Ik ben de NZa erkentelijk voor het advies dat is opgeleverd. De totstandkoming van het advies liep parallel met de uitwerking van het WOZO en IZA. De inhoud van het advies sluit aan op de vraagstukken en analyses die ook op deze tafels tussen overheidspartijen en het zorgveld zijn besproken.

Het advies dat de NZa geeft over het versterken van de organisatie van de eerste lijn op regionaal en lokaal niveau ondersteunt de ambities voor de eerstelijnszorg in het IZA en past bij de koers die zich aftekent in de visie op de eerstelijnszorg van 2030 waar ik met de veldpartijen uit de eerstelijn aan werk.

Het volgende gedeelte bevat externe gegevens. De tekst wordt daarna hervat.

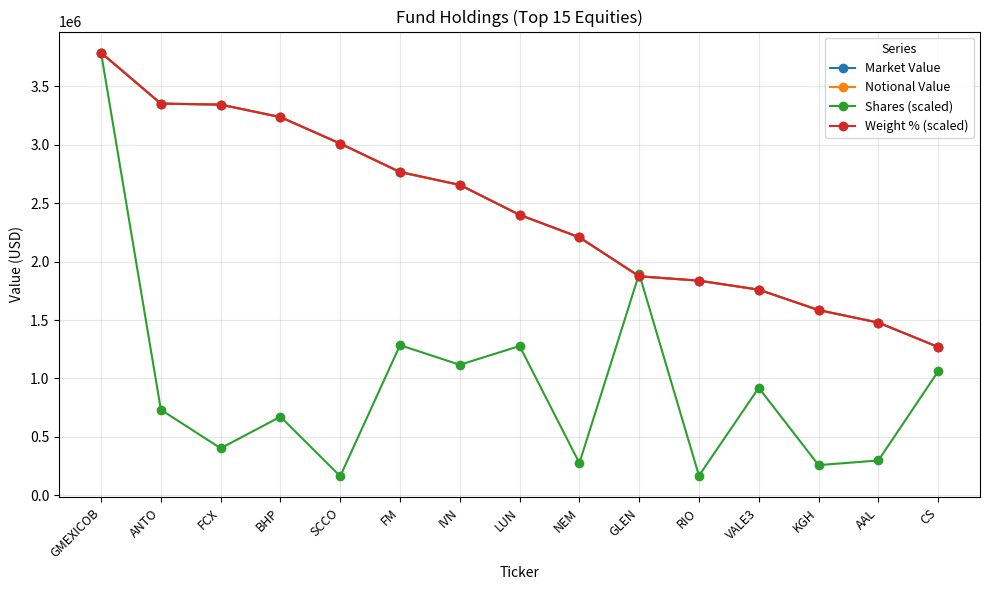

Is this an area chart (filled region under the line)?

No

Ik geef graag gehoor aan de oproep van de NZa om daarin als overheidspartijen samen op te trekken en te beoordelen waar regelgeving aangepast kan of moet worden om samenwerking en organisatiekracht binnen de eerstelijn te bevorderen, niet alleen voor kwetsbare ouderen maar voor de breedte van doelgroepen waarvoor samenwerking noodzakelijk is. Hierover is reeds overleg tussen VWS, de NZa, het Zorginstituut en de IGJ.

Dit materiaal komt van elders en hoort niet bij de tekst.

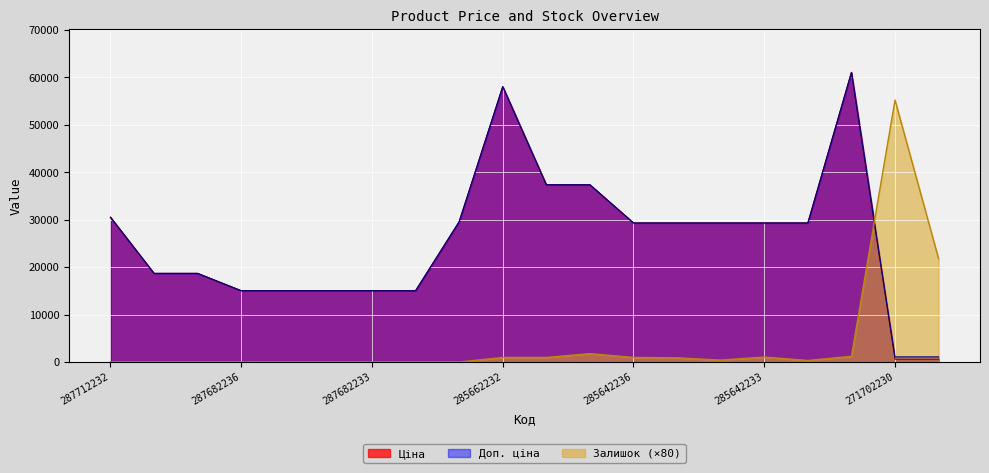

What position from the left is 287692233?

2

Ik steun de aanbeveling van de NZa om het werken aan integrale zorg voor ouderen in de regio minder vrijblijvend te maken. Het moet voor (kwetsbare) ouderen in Nederland duidelijker worden op welke integrale, afgestemde zorg en ondersteuning zij kunnen rekenen. Het belang van signaleren en opvolgen van kwetsbaarheid is van het grootste belang voor kwaliteit van leven van ouderen en voor de ambities rond Passende Zorg. De samenhang tussen de Zvw, Wmo en Wlz is daarbij een belangrijk aandachtspunt, want veel kwetsbare ouderen thuis ontvangen niet alleen eerstelijnszorg en medisch-specialistische zorg vanuit de Zvw, maar ook ondersteuning vanuit het sociaal domein en een deel van de ouderen met een verder gevorderde zorgafhankelijkheid ontvangt ook zorg op basis van de Wlz.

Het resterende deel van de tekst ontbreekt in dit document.